Pinati Restaurant's capacity doubles in the warm summer months as guests overflow into the outdoor seating area at this homestyle Israeli restaurant. With the convenience and prices of fast food, Pinati manages to serve up fresh, made-to-order favorites like the hummus, falafel, salads, and kubba soup. Located in the heart of the city, Pinati is an easy stop for a busy tourist.
Next to the restaurant 1868, Zuta is a small and intimate cocktail bar in downtown, just west of the Old City. While the bar serves the typical selection of alcohols, Zuta is best known for its custom cocktails, uniquely created for the bar to feature local and fresh ingredients. A beautiful and intimate setting is perfect for relaxing at the end of a long day.
Things to do in Jerusalem in August
Mesilat Zion Pool
Families hoping to cool down in the August heat should head to Mesilat Zion Pool. Open all summer, the center is more than a pool, and offers activities like zip lining into the water, a Go Kart track, a climbing wall, a ropes course and other fun areas for children to play in.

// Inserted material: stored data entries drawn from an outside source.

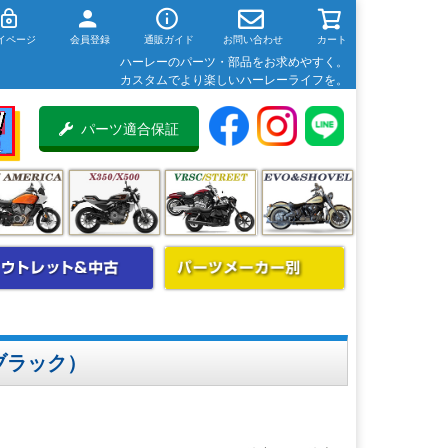
イページ
会員登録
通販ガイド
お問い合わせ
カート
ハーレーのパーツ・部品をお求めやすく。
カスタムでより楽しいハーレーライフを。
パーツ適合保証
ブラック）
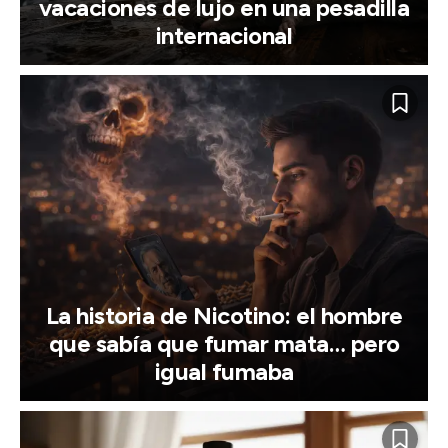
vacaciones de lujo en una pesadilla
internacional
La historia de Nicotino: el hombre
que sabía que fumar mata… pero
igual fumaba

There is a large pool for swimming in as well as a shaded toddler pool for smaller children. Table tennis, beach volleyball and a playground are just a few of the other amenities available at Mesilat Zion Pool.
If the heat becomes too much, tourists can head indoors for souvenir shopping at Malha Mall. Jerusalem's largest shopping mall, the three-level mall hosts international and local stores, and a kosher food court. Approximately 260 businesses operate in the mall, offering everything from cosmetics to electronics to hairdressers and more. Opened in 1993 in southwest Jerusalem, the mall is an anchor for the neighborhood and nearby suburbs in the area. Kid friendly amenities include monthly events and a play area.
Yo'el Moshe Salomon Street
Crossing through downtown of Jerusalem's new city area, Yo'el Moshe Salomon Street runs north-to-south and boasts some excellent attractions in the heart of Jerusalem. Particularly popular for live music, the street is home to the Museum of Jewish Music and Blue Hall Music restaurant. It's also a popular destination for souvenir shopping.
Ein Yael Living Museum
In a city filled with history, Ein Yael Living Museum helps bring it to life. The outdoor museum showcases farming, crafts and everyday life as it was in ancient times. Located just south of Jerusalem, the Jerusalem Foundation established the museum in 1986 and has developed the natural history in the area, such as restoring the frescoes in the Roman Villa. Other exhibits include an ancient olive and wine press, a reconstruction of a typical Israelite home, a pottery workshop and more. Activities like weaving, mosaics, oil production and basket making are part of the experience as well.
Ben Yehuda Street
One of the best known destinations in the New City area of Jerusalem is Ben Yehuda Street, a pedestrian mall stretching from King George Street to Jaffa Road in downtown. Also known as "The Midrechov," the street is home to several gift shops and restaurants, and visitors are likely to find live music and street performers as well during the high travel times, like in the summer. This lively area should be included for a taste of modern Israelite culture.